From chapter "Ablaze With Meaning"

Here’s another question I oftenask when I’m stuck or confused. Am I stuck or confused because I’m now beginning to understand or experience something that contradicts what I previously understood or was taught to expect to experience? If so, is this contradiction because either my new or previous (or some other intermediate or related) understandings are or were unfounded and/or based on inaccurate information (by which I don’t just mean physical information, but also emotional, moral, and/or spiritual information)? In other words, am I confused because one or the other of these contradictory understandings or beliefs or premises or statements or even “pieces of knowledge” (or “known knowns” as Donald Rumsfeld would have put it) is wrong? How do I know—or what makes me suspect—this understanding is wrong? Why and how—precisely in what way—is it wrong? How do I know which understanding is wrong? Are they both wrong? Is that bad? Is that good?

I have an example of this from my early twenties. I was in college, and miserable. I had a habit of asking people if they liked their jobs, and if they were happy. About 90 percent said no to both questions. I started to ask myself what it means when the vast majority of people spend the vast majority of their waking hours doing things they’d rather not do. That seemed, and seems, crazy to me. I didn’t have the language for this at the time, but this was my first skirmish with Frederick Winslow Taylor’s comment, “In the past the man has been first; in the future the system must be first.”

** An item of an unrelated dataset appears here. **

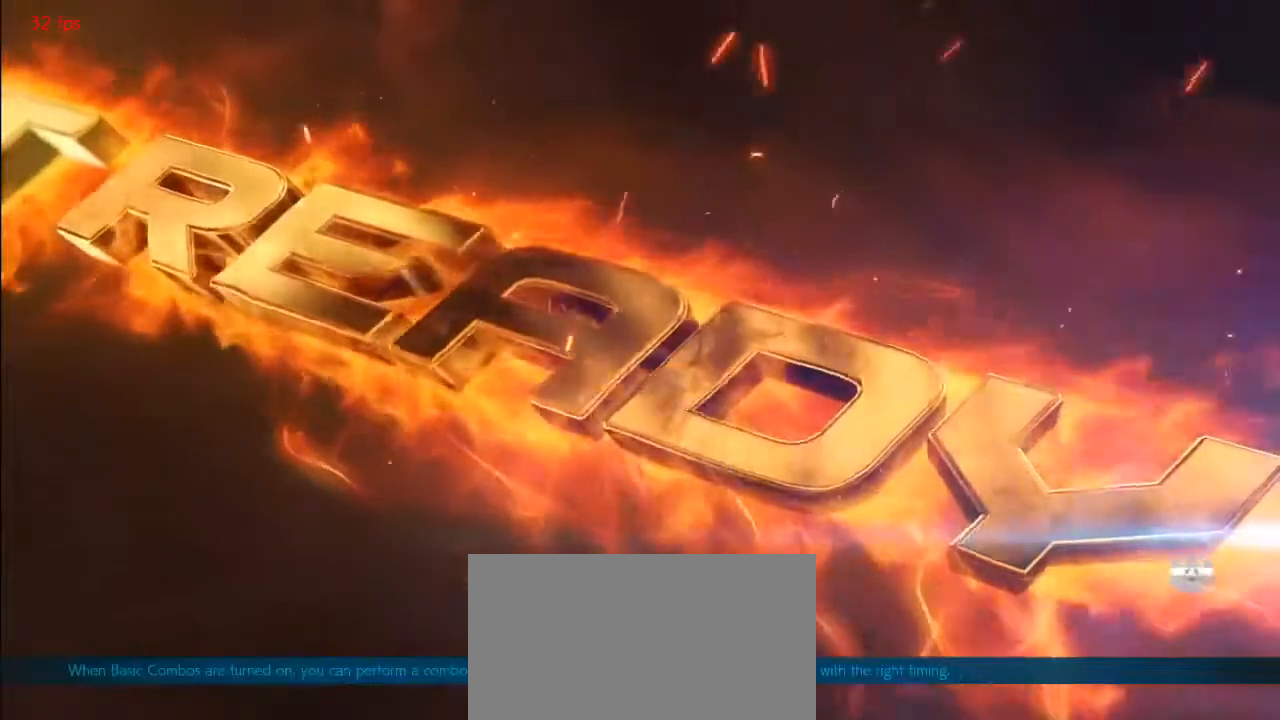
{"buttons": [], "events": [[333, "CROSS", "up"], [467, "TRIANGLE", "down"], [500, "TRIANGLE", "up"]]}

I was confused. I’d been taught my whole life that wage economies simply are. I’d been asked, as so many children are, “What do you want to be when you grow up?”—to which I responded not that I wanted to be happy, or fulfilled, or a member of a living, sustainable, more-than-human community, but rather by listing a job. I would be a job. The wage economy was never questioned, any more than was the existence of corporations, any more than was birth or death. But why, I wondered in my twenties, would people countenance, or worse, not even question, a social system under which most of them spent the majority of their lives doing things they didn’t want to do? What sense does that make?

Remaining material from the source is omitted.